:: PAGE EXCERPT ::
The reality is that the single most important thing a forecasting system can do is estimate playing time!  And, that is the one thing most testing that is done does not do!

Given a choice between Marcel rates and Marcel playing time, or Community rates and Community playing time, I’d choose the latter.  Indeed, I would likely even choose just 2011 rates and Community playing time in 2012, rather than Marcel.  The playing time is simply that important.


#7    Tangotiger      (see all posts) 2011/11/21 (Mon) @ 14:16

aweb: I don’t like the analogy to ERA and OPS.  The only reason that those are “simple” is because someone else is doing all the work.  After all, what is an ER?  Someone else has to calculate that for you. 

Same with OPS. You need to calculate an at bat first, and that is not something that is necessarily simple.  And the same thing for a time on base, whereby you need someone to calculate what counts as a time on base.

However, had you said RA9 instead, then your point would have been perfect.


#8    KJOK      (see all posts) 2011/11/21 (Mon) @ 14:20

"Even things like park factors, which I presumed would make a huge difference, hardly made a dent.”

But I think that’s mostly because players are not changing parks enough to make a real difference.  A 2012 Marcel for Josh Hamilton may not explicitly take park factors into consideration, but since he played in the same park since 2008 that he’ll be playing in for 2012 the park factors ARE having an impact.  If players were randomly distributed to 2012 teams I think you’d definitely see that adjusting for the 2012 park would then matter.


#9    Tangotiger      (see all posts) 2011/11/21 (Mon) @ 15:31

Kevin: then I’d like to see that test, for players that did switch parks.


#10    Bill Waite      (see all posts) 2011/11/21 (Mon) @ 16:03

@Tango/6

I think you’re wrong about RMSE. If OBP is a random variable, and each player’s expected OBP is centered around some true-talent value, then expected squared error will be minimized when our projection nails the true mean OBP for each player.

I wonder if you’re thinking of some other phenomenon. For example, if we’re trying to predict something stupid, like what OBP will the best-performing (unnamed) player have in 2012, then the values we predict will be “stretched out” relative to the values we would predict if we were predicting the expected OBP of each named player.

Because what you’re saying about RMSE just isn’t true if we measure squared error appropriately (as the square of the difference between a named player’s actual OBP and his projected OBP).


#11    Tangotiger      (see all posts) 2011/11/21 (Mon) @ 16:15

Bill: ack, what was I thinking?

I mean that you can’t do what I said with CORRELATION.  Yikes.  I had a brain freeze.

:: RECORD EXTRACTS ::
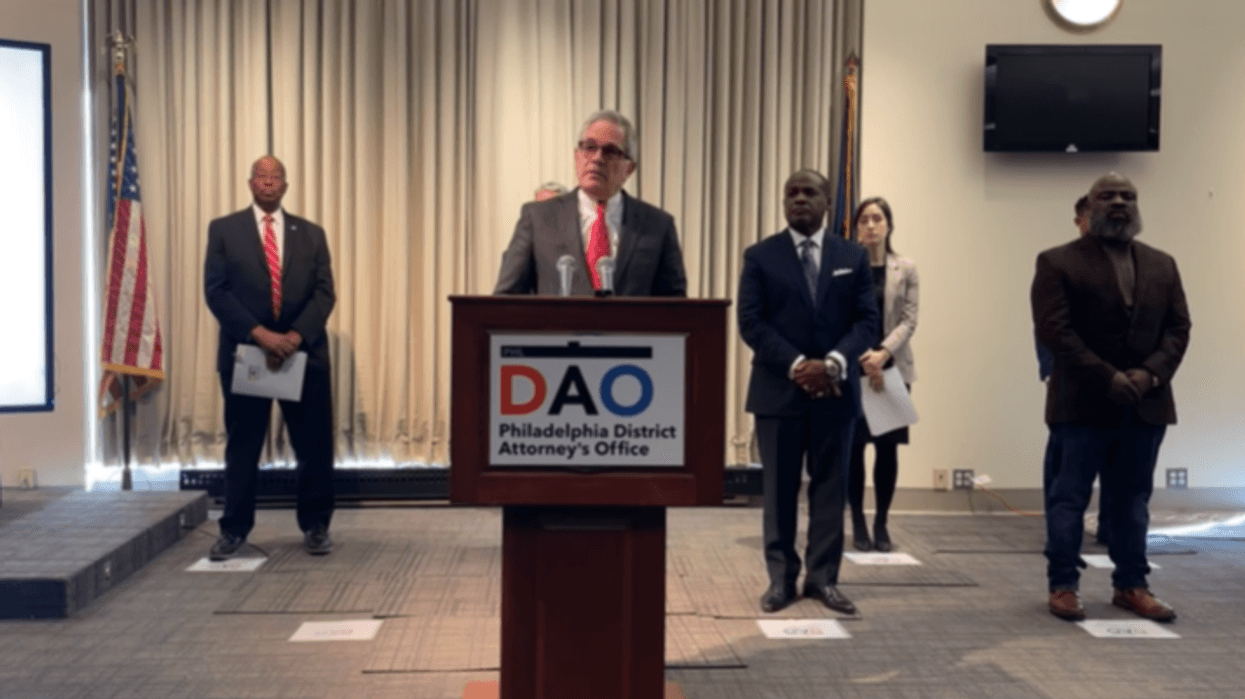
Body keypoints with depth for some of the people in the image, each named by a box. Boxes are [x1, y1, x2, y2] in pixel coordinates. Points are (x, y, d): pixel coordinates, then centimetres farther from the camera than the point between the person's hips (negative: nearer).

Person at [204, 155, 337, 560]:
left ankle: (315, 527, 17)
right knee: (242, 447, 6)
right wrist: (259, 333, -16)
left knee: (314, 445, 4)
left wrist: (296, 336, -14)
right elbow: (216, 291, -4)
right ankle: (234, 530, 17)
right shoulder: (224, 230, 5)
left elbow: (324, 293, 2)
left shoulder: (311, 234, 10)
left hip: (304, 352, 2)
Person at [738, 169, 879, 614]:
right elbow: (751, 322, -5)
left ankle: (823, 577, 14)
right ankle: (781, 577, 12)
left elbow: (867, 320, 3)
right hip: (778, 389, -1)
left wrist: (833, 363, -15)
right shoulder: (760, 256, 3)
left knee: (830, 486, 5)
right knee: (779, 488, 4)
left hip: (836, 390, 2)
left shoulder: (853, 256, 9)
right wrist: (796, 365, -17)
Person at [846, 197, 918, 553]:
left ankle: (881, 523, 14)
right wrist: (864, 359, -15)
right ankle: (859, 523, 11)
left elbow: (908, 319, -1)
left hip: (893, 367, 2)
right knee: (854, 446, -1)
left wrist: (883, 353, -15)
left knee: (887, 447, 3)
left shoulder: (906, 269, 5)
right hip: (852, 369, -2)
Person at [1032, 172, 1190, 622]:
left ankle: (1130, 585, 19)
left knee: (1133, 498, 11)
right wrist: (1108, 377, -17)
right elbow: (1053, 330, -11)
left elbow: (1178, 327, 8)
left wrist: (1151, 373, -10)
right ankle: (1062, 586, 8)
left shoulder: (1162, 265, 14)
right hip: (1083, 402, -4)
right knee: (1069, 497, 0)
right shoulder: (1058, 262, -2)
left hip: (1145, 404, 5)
...
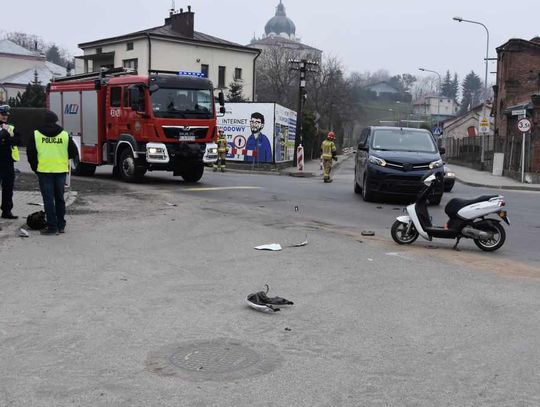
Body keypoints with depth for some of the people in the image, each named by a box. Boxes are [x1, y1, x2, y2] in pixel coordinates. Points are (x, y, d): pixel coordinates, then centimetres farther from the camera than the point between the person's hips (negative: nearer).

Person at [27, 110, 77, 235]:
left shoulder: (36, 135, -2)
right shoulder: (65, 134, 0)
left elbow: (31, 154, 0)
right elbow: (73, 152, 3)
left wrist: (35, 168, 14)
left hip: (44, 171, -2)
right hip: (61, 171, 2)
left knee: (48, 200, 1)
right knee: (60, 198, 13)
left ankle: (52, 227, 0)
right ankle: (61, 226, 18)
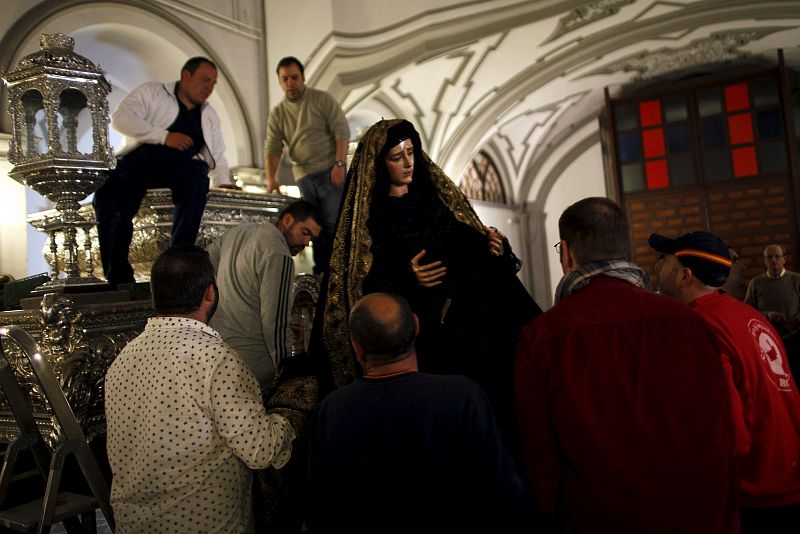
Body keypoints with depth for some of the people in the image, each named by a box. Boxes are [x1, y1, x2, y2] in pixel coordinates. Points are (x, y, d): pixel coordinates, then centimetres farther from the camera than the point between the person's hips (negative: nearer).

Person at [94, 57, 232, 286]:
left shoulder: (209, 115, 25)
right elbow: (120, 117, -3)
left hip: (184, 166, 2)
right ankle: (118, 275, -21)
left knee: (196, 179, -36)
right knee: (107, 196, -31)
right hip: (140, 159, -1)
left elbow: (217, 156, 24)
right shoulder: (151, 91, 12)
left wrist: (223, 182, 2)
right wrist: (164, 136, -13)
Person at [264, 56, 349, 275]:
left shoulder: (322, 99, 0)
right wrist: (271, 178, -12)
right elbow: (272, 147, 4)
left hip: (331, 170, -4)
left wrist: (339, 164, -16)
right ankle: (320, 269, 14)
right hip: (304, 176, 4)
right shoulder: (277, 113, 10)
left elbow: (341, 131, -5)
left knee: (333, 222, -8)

:: WORK TO BE COMPLETED ::
In the forum thread, what statistic does Tangotiger say would have made aweb's point perfect if it had been used instead of ERA and OPS?

:: TASK RESPONSE ::
RA9